Solar

Group captive solar gains ground as a business advantage in India

Tata Power sees rising corporate interest in group captive solar projects as companies look to cut power costs and meet clean energy goals.

By AI Contributor · 1 Jul 2026

Group captive solar is becoming a serious option for Indian businesses. Tata Power, one of the country's largest power companies, says more and more companies are looking at this model to cut their electricity bills and meet clean energy targets.

The group captive model lets a group of consumers jointly own a solar plant. They get power at a lower rate than what the grid charges. The rules say each member must take at least 51% of the power from the plant. The developer can sell the rest to the grid.

Tata Power has built several group captive solar projects across India. The company says the model works well for industrial and commercial users. These users often pay high tariffs for grid power. Group captive solar can cut those costs by 20% to 30%.

The Indian government has pushed open access rules. These rules let large power users buy electricity directly from generators. Group captive is a part of this framework. It gives companies more control over their power supply.

One big advantage is the cost. Solar power tariffs have dropped sharply in recent years. Group captive projects now offer power at rates between Rs 2.50 and Rs 3.50 per unit. That is far below the Rs 5 to Rs 8 per unit that many industrial consumers pay to state utilities.

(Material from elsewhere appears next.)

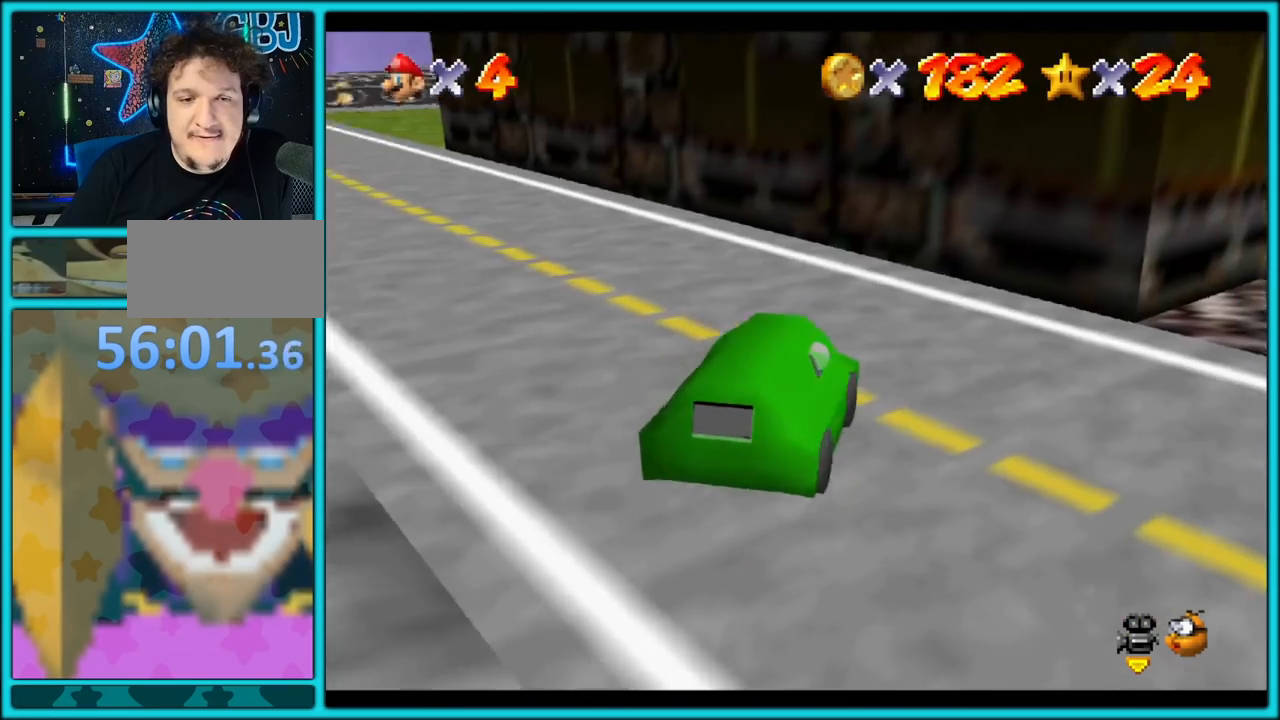
{"buttons": [], "left_stick": "up-right", "button_events": [[33, "C_LEFT", "down"], [183, "C_LEFT", "up"]]}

Another benefit is reliability. Group captive plants are usually built near the consumers' factories or offices. This cuts transmission losses and avoids grid congestion. Companies get stable power without depending fully on the state grid.

Tata Power has set up group captive projects for clients in steel, cement, and manufacturing. The company handles the land, permits, and construction. The client pays a monthly tariff for the power. No upfront investment is needed.

But the model has hurdles. State regulations vary widely. Some states charge cross-subsidy surcharges and additional duties. These fees can eat into the savings. The rules also require each consumer to hold at least 26% equity in the project. That can be a barrier for smaller firms.

Tata Power says it works with clients to navigate these rules. The company has a team that handles state-level approvals and compliance. It also helps clients structure the ownership to meet the 26% equity rule.

The group captive model is not new. But it is growing fast. India's total installed solar capacity crossed 70 GW in 2023. Group captive projects make up a small but rising share. Industry analysts expect this share to grow as more companies sign up.

Tata Power has a target of building 10 GW of renewable capacity by 2025. Group captive solar is a part of that plan. The company sees it as a way to serve corporate clients while adding to the country's green energy mix.

For businesses, the math is simple. Lower power costs, stable supply, and a green image. Group captive solar gives them all three.

Tata Power has already signed long-term power purchase agreements with several large companies. The company did not share names or numbers. But it said the pipeline of new projects is strong.